Le temps des décisions courageuses est venu et l’on attend avec impatience les prises de position des principaux acteurs concernés. Ainsi, le président du COR vient d’expliciter son analyse de la situation et les mesures qu’il recommande : « L’entrée progressive, plus ou moins explicite, dans une économie de guerre, rendra secondaires sinon dérisoires les débats actuels sur l’AOD à 64 ans. La question deviendra plutôt, en ce domaine et parmi bien d’autres décisions à prendre, comment augmenter rapidement cet AOD au-delà des 64 ans décidés dans la loi de 2023… »5. On attend aussi que s’expriment les associations de retraités et tous les groupements qui se proposent de défendre les intérêts des « vieilles et des vieux ». Il faut rappeler qu’en Amérique du Nord6 comme au Danemark7, c’est précisément sur la question du niveau des retraites et plus largement du niveau de vie des « anciens » que les mobilisations ont été construites. Vieilles et vieux qui vouliez être actifs et engagés, le moment est venu de prendre la parole et de formuler des revendications pragmatiques autant que courageuses.
Pierre Lascoumes
1) Entre 1981 et 2003, la politique de retraite a connu 17 lois et 15 rapports : 1981-1991, 4 lois et 3 rapports ; 1992-2003, 7 lois et 7 rapports ; 2004-2019, 6 lois et 5 rapports ; 2020-2023, 2 lois et 2 rapports.

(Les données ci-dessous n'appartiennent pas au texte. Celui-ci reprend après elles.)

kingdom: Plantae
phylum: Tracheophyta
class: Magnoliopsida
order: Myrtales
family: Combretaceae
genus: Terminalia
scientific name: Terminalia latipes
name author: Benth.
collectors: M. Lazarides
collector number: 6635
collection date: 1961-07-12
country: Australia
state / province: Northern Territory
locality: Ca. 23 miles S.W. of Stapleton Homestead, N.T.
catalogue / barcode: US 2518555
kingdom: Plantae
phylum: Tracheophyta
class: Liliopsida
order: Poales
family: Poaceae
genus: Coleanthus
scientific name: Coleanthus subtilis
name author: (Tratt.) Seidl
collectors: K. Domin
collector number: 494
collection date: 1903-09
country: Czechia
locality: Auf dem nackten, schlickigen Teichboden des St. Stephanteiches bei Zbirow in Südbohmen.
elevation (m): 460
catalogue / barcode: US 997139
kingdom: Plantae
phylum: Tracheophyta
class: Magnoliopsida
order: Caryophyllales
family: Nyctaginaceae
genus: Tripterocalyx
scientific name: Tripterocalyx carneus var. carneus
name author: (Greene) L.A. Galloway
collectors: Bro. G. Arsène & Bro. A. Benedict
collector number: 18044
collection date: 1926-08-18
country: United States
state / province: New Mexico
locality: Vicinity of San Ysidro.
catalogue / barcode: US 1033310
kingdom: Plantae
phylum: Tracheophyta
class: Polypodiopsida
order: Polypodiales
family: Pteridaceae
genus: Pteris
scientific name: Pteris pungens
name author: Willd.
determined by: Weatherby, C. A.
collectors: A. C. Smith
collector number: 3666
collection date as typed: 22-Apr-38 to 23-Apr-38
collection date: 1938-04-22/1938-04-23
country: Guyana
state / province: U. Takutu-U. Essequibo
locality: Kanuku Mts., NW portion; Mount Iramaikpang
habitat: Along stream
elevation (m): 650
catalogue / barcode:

2) Le déficit global de la France en 2024 était de 3 228,4 milliards, soit 112% du PIB.
3) Dans l’ensemble, les retraites du secteur public sont supérieures à celles du privé car le salaire de référence est différent : les six derniers mois pour le public, les vingt-cinq meilleures années pour le privé.
4) En Allemagne, la situation démographique est très tendue. D’ici 2030, 7 millions de babyboomers seront retraités. Il y aura alors un cotisant pour un pensionné. En 2001, un projet d’épargne retraite par capitalisation a échoué. Aujourd’hui, il faut 43 ans de cotisation pour toucher 48% du dernier salaire, ce seuil devrait passer bientôt à 45 ans. L’âge de départ en retraite réel est en moyenne de 65,8 ans (avec un plafond à 67 ans). Il est aussi question de porter la cotisation salariale de 18,6 % à 22,3%.
5) Gilbert Cette, « Le débat sur les retraites doit être fructueux », Telos.
6) L’American Association of Retired Persons (AARP) est depuis cinquante ans une organisation à but non lucratif basée aux États-Unis.
7) Association OR-GRIS fondée en 1986.